# [Reading text]
*** Begin section ***

Conversely, given PARSE EXPAND I don't see what the need for changing
the definition of all functions which deal with words,
leading/trailing blanks and so on would be. Compatibility with prior
applications is guaranteed, and the language only needs to be changed
in one place.

But as I noted before, if the reg exp syntax is a strict extention, then
there shouldn't be any affect on exsiting functions. (In fact, having a
reg exp extention might be the answer to the non-IBM world's problems
with parse expand.)

But, tell me -- is parse expand actually part of rexx already? I can't
seem to find it in the documentation I have. Are we in a battle of the
competing extentions, or is it already part of usual rexx?

> in fact, given that the simple identity doesn't hold
> after parse expand, maybe the whole idea is broken.

PARSE does not respect identity when using word parsing (ie PARSE
something A B as opposed to column or literal string parsing),
because it quietly removes an arbitrary amount of blanks. The only
case where identity is preserved is when you do not use word parsing.
This is true regardless of the definition you use for white space.

Then what's the objection to making whitespace remove an arbitrary
number of blanks and tabs? What existing programs does it break?

> But the idea of embedded general regular expressions in parse is such a
> nice one, and seems like such a natural extension to the existing parse,
> that I think it ought to be seriously considered.

> parse upper arg with a<<\b|\t>+>b<<\b|\t>+>c

Nice? Natural? I see.

If you don't like the syntax, well, I never claimed that this was good
syntax. (Of course, you've elided the part where I said that.) As far
as it's niceness and naturalness, it is at least nice and natural to
anyone with a competent education in computer science; since (as I said
and you elided again) the point of the notation was to make precise a
concept that had up to then been imprecise, I don't see an objection;
and if the notation used for reg exps is nicely done, those who don't
want to have to deal with such a complicated idea as regular sets can
just ignore them.

Sam Drake

unread,
Sep 8, 1992, 1:53:17 AM9/8/92
to
Excuse me, I'm late to this debate, and frankly the discussion here is
seriously in the ditch. I've read 42 items in this thread, and it's
pretty clear that y'all aren't quite listening to each other anymore.

Can someone, calmly, explain for my own edification what's wrong with:

In article <MARTINC.92...@grover.cs.unc.edu> mar...@grover.cs.unc.edu (Charles R. Martin) writes:
>But I think the point is that in the parse operation, with something
>like
>
>line='foo bar bletch' /* that's <space><tab> */
>parse var line a b c
>
>it makes sense to have a='foo', b='bar', and c='bletch', and to have
>parse eat both whitespace characters just as it already eats any string
>of blanks between non-blank maximals.

*** End section ***

# [Written task]
In the REXX parsing thread, in which case is identity preserved by PARSE?

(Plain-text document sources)

*** Begin section ***

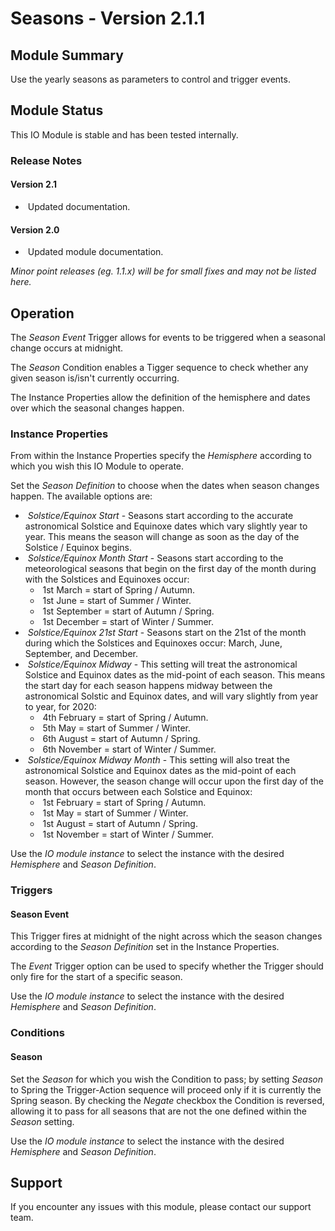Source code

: # Seasons - Version 2.1.1

[//]: # (THIS IS WHAT A COMMENT LOOKS LIKE)

## Module Summary

Use the yearly seasons as parameters to control and trigger events.

## Module Status

This IO Module is stable and has been tested internally.

[//]: # (### Module Scope)
[//]: # (If important to mention explain the limitations and things this module cannot perform)

### Release Notes

#### Version 2.1

* &nbsp;Updated documentation.

#### Version 2.0

* &nbsp;Updated module documentation.

*Minor point releases (eg. 1.1.x) will be for small fixes and may not be listed here.*

[//]: # (## Requirements)
[//]: # (Mention any pre-requisites needed before setting up the module in terms of hardware, subscriptions, APIs)

[//]: # (## Configuration)
[//]: # (Mention any setup aspects the user should note that are generally done outside the Designer interface)

## Operation

The *Season Event* Trigger allows for events to be triggered when a seasonal change occurs at midnight.

The *Season* Condition enables a Tigger sequence to check whether any given season is/isn't currently occurring.

The Instance Properties allow the definition of the hemisphere and dates over which the seasonal changes happen.

### Instance Properties

From within the Instance Properties specify the *Hemisphere* according to which you wish this IO Module to operate.

Set the *Season Definition* to choose when the dates when season changes happen. The available options are:

* &nbsp;*Solstice/Equinox Start* - Seasons start according to the accurate astronomical Solstice and Equinoxe dates which vary slightly year to year. This means the season will change as soon as the day of the Solstice / Equinox begins.
* &nbsp;*Solstice/Equinox Month Start* - Seasons start according to the meteorological seasons that begin on the first day of the month during with the Solstices and Equinoxes occur:
  * &nbsp;1st March = start of Spring / Autumn.
  * &nbsp;1st June = start of Summer / Winter.
  * &nbsp;1st September = start of Autumn / Spring.
  * &nbsp;1st December = start of Winter / Summer.
* &nbsp;*Solstice/Equinox 21st Start* - Seasons start on the 21st of the month during which the Solstices and Equinoxes occur: March, June, September, and December.
* &nbsp;*Solstice/Equinox Midway* - This setting will treat the astronomical Solstice and Equinox dates as the mid-point of each season. This means the start day for each season happens midway between the astronomical Solstic and Equinox dates, and will vary slightly from year to year, for 2020:
  * &nbsp;4th February = start of Spring / Autumn.
  * &nbsp;5th May = start of Summer / Winter.
  * &nbsp;6th August = start of Autumn / Spring.
  * &nbsp;6th November = start of Winter / Summer.
* &nbsp;*Solstice/Equinox Midway Month* - This setting will also treat the astronomical Solstice and Equinox dates as the mid-point of each season. However, the season change will occur upon the first day of the month that occurs between each Solstice and Equinox:
  * &nbsp;1st February = start of Spring / Autumn.
  * &nbsp;1st May = start of Summer / Winter.
  * &nbsp;1st August = start of Autumn / Spring.
  * &nbsp;1st November = start of Winter / Summer.

Use the *IO module instance* to select the instance with the desired *Hemisphere* and *Season Definition*.

### Triggers

#### Season Event

This Trigger fires at midnight of the night across which the season changes according to the *Season Definition* set in the Instance Properties.

The *Event* Trigger option can be used to specify whether the Trigger should only fire for the start of a specific season.

Use the *IO module instance* to select the instance with the desired *Hemisphere* and *Season Definition*.

### Conditions

#### Season

Set the *Season* for which you wish the Condition to pass; by setting *Season* to Spring the Trigger-Action sequence will proceed only if it is currently the Spring season. By checking the *Negate* checkbox the Condition is reversed, allowing it to pass for all seasons that are not the one defined within the *Season* setting.

Use the *IO module instance* to select the instance with the desired *Hemisphere* and *Season Definition*.

[//]: # (### Actions)
[//]: # (This is the end result started by a trigger)

[//]: # (### Variables)
[//]: # (Variables are a way of collecting numbers from inputs and using them in actions)

## Support

If you encounter any issues with this module, please contact our support team.

[//]: # (### Module Use Example)
[//]: # (If relevant to documentation give examples of module use)

[//]: # (### Further Notes)
[//]: # (Possible location for further notes, may not be used)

*** End section ***

# [The answer]
Identity is preserved only when word parsing is not used.